Perception is hell. It’s visceral, and almost always wrong, and in a word it’s hell. Perception allows undue attention to the simplistic part of our mind, the fight or flight arena that scoffs at empirical data, fly’s in the face of logic and makes snap decisions based on instinct alone. It’s the reason first impressions are lasting impressions and hallmark makes a goddamn truck load on the belief in love at first sight.
To the sports fan perception, and the part of our brain which forms the preternatural reaction, can be lasting for a reason. Sport connects us to the innocent childhood nature of play. No matter how sophisticated our knowledge of the game, no matter the inter-contextual importance we interpret in the game, part of our consciousness still acknowledges that it is in fact just a game. The problem, and where perception becomes hell, is that the pro-game is played by adults, some of whom have adult sized controversies of which the complexity outweighs the abilities of the visceral, sports section of the mind.

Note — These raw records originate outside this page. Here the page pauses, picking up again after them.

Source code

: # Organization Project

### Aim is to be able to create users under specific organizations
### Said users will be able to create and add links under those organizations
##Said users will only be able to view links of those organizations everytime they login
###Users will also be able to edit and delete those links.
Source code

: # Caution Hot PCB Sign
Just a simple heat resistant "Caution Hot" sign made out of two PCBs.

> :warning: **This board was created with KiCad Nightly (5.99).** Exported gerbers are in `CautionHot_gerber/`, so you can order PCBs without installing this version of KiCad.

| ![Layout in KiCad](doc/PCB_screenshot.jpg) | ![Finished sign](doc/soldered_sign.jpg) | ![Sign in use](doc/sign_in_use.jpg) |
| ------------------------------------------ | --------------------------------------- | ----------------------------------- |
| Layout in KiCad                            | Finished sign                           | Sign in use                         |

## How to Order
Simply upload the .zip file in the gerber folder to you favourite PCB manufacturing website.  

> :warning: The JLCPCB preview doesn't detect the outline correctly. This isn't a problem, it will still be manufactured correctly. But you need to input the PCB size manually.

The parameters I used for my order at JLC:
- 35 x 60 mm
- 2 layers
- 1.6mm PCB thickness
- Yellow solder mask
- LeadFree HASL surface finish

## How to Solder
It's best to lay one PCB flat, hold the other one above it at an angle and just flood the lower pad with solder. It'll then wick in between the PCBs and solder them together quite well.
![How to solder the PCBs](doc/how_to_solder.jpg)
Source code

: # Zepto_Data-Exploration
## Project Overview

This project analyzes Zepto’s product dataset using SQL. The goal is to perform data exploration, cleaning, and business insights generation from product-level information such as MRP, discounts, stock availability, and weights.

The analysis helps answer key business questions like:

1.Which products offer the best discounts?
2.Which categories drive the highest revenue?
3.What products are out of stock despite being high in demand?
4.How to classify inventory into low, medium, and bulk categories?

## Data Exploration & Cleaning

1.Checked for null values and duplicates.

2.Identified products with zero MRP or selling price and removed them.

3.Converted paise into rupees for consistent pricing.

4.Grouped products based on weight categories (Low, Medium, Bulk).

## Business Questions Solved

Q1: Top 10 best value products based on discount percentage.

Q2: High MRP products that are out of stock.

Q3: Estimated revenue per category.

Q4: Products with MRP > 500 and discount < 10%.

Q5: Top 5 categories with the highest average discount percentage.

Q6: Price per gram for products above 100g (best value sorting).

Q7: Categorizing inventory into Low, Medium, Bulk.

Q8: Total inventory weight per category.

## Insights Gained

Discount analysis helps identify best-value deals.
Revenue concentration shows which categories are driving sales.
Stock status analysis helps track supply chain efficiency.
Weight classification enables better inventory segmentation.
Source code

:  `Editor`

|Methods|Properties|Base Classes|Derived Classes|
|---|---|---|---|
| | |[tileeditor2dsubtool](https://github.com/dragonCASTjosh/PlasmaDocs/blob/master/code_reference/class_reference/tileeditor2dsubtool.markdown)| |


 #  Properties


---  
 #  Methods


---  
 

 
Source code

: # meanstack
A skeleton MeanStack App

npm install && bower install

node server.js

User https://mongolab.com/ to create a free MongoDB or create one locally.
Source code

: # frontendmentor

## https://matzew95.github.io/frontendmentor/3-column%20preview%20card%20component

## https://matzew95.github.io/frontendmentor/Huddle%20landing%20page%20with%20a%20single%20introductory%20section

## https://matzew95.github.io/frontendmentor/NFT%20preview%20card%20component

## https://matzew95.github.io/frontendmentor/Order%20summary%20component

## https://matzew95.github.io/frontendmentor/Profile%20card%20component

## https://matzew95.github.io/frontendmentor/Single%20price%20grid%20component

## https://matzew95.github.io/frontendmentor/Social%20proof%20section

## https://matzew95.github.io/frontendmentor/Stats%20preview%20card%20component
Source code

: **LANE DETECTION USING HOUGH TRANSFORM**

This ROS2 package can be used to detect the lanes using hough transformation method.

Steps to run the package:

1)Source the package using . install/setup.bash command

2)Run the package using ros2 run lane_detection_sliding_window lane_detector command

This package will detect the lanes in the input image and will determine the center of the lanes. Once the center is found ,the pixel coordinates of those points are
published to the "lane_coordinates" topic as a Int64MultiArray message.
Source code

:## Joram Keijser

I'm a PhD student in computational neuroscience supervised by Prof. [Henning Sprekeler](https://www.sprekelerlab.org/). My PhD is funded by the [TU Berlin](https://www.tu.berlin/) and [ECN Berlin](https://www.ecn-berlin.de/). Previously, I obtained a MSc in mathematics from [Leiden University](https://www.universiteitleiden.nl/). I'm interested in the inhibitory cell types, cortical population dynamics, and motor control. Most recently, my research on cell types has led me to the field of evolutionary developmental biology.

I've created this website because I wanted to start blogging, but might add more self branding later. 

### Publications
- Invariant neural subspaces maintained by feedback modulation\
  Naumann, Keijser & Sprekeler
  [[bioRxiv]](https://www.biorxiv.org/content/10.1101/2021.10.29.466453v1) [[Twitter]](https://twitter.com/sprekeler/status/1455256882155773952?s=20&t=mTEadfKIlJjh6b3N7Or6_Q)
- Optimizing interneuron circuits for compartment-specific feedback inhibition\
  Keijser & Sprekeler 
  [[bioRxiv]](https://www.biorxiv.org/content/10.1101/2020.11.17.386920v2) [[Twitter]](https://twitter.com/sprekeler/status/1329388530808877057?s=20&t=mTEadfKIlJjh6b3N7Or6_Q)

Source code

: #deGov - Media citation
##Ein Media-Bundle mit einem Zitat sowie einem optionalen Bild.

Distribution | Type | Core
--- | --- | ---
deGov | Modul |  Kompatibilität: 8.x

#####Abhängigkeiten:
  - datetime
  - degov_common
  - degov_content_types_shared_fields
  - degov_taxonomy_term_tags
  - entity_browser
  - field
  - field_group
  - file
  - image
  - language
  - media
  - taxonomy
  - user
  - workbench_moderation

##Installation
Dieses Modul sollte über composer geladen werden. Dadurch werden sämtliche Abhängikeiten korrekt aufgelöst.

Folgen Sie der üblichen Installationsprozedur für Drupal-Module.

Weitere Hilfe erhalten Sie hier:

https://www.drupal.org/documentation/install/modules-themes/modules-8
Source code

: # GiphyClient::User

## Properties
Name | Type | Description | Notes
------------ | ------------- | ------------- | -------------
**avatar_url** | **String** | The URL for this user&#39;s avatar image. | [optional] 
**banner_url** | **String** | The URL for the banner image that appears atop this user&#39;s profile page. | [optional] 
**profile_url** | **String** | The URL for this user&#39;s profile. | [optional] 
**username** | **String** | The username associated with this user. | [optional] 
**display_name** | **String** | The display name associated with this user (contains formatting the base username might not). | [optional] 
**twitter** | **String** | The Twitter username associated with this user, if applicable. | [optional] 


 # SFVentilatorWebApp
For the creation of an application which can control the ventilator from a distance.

Put it this way. We think we know Monta Ellis, don’t we? He’s the guy who’s been putting asses in seats in Golden State despite their rocky record over the last few years. He’s the guy who’s legend has grown to the extent that the Bay Area went into a mild outrage whenever his name was hinted in a trade rumor earlier this year. He’s the missile who plays without recognition of danger and we admire him for it. We admire him so we know him, know this man we’ve never met outside the anguish, joy, anger and inhibition on display on his face and through the television every night. This is what perception does, it extrapolates the knowledge of a whole person from a single, simplistic aspect of an athlete’s nature.

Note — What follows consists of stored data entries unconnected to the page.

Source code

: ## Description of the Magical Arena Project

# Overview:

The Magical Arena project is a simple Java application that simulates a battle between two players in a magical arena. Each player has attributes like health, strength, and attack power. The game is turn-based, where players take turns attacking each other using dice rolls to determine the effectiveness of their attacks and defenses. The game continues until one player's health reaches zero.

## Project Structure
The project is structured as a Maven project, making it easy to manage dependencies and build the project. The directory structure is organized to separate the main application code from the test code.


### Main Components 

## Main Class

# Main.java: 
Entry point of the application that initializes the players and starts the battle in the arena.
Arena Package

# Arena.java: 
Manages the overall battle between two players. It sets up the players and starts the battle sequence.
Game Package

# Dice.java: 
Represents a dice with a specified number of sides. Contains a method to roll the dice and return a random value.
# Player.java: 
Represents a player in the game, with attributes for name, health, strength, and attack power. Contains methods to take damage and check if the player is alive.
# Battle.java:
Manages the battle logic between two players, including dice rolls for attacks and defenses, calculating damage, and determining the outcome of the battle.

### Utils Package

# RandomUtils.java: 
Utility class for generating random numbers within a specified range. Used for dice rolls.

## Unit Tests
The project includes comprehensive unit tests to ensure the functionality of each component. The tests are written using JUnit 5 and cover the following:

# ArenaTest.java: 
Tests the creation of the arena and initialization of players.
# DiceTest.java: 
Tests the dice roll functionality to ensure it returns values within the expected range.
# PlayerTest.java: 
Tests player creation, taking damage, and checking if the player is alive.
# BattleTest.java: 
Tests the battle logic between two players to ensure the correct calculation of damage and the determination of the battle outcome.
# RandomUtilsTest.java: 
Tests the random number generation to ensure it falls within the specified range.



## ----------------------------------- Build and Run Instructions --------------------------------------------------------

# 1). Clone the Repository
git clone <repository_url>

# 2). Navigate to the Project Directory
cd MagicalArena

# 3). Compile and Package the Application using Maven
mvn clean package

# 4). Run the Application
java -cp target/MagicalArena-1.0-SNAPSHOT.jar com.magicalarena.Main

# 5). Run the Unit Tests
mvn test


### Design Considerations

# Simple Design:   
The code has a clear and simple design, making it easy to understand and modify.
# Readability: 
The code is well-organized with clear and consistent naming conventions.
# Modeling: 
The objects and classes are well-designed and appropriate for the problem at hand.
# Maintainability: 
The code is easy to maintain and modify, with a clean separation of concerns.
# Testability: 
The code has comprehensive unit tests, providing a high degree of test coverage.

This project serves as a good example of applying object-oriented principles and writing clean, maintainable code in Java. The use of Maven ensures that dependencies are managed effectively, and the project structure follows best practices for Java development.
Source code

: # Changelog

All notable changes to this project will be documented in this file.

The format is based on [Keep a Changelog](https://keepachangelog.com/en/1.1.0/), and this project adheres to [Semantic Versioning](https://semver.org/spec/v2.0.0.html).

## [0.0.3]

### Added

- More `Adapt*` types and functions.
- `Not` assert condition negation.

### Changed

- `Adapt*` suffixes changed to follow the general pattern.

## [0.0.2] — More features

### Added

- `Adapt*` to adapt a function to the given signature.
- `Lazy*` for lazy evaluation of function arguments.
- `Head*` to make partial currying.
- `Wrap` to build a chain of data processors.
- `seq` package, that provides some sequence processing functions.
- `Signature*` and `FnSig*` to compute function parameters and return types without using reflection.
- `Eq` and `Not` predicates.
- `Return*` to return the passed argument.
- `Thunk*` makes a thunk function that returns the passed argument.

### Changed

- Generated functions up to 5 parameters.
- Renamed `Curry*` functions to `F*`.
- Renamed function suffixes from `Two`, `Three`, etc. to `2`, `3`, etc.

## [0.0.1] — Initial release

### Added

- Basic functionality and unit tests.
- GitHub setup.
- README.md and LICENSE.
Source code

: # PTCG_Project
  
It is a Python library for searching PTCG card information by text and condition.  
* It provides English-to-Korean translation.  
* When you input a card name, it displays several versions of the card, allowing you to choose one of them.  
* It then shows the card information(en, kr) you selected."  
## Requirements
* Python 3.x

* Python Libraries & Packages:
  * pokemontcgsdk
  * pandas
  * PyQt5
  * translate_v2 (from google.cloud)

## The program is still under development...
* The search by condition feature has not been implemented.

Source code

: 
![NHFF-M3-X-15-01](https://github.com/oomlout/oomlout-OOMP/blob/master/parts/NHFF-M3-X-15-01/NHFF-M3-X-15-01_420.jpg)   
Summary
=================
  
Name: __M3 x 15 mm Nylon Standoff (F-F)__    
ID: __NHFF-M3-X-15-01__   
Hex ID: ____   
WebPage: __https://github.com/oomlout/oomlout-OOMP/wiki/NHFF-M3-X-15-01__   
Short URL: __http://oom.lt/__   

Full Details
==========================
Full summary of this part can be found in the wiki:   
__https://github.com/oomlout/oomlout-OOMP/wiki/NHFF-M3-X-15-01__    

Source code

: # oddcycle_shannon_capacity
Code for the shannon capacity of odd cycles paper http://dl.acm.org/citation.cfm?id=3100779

We don’t really know Monta. The truth is the one-dimensional character fans identify in players is rarely, if ever, true to form. But mostly the perception is enough, because athletes rarely transcend outside of the on-the-court role in an important or controversial way. We have our lives, they have theirs. However, now Monta is caught up in a serious, important sexual harassment accusation and the fan must detach themselves from their perception of Monta in order to objectively contemplate the seriousness of such an accusation.
We don’t know the accuser, and because of this it is easy to see her as an unwelcome visitor, a woman in the man’s world of sports; there’s an unfortunate undercurrent here, a belief that she should understand the risks inherent in becoming involved in a man’s world. But the business of sports isn’t a gentlemen’s club, the business is, and should be, open to any woman who enjoys the game and wants to make a career of it. Women are fans the NBA. Women are employees of the NBA. If these allegations are true, Monta should have the book thrown at him, and if he is found guilty of sexual harassment, it will be his fault, and not the fault of a woman in a man’s world.
This isn’t to say Monta is guilty. But taking into account Monta’s lawyers, Golden State’s lawyers, and the NBA/Sports PR machine she has almost no chance in persuading the narrative, making it difficult for the fan to understand even though this happened in sports, that preternatural arena, it happened on the job, where there are laws in place to rightly protect people from sexual harassment.
We have precedence for this kind of accusation. Remember Brett Favre’s accuser? Remember how Sportscenter paraded the skimpiest pictures of his accuser once an hour on the hour? Remember how the blog culture reduced the argument of sexual harassment to the joke of athletes sending pictures of themselves over the phone? It was easy to view Favre’s accuser as a groupie and not a fan, even though she was hired by the Jets and was allegedly on the job while Favre sent her the same type of pictures Monta is accused of sending.
The Monta case won’t get half the PR of the Favre case, but don’t expect the narrative against the accuser to change. Fans need athletes to stay within the realm they are perceived to be, if only to keep the sport a game. But because of this the deck is already stacked against the accuser, sexual harassment is complicated and falls outside the realm of the one-dimensional athlete seen on television every night. I can’t tell you who’s innocent and who’s guilty, but I can tell you the narrative road fans will be led down, the easy road where the accuser is a gold-digger and the athlete is reduced to a joke about cell phone pics because sports can thwart our ability to see the complexity clearly, through the simplicity of the visceral. Perception is hell.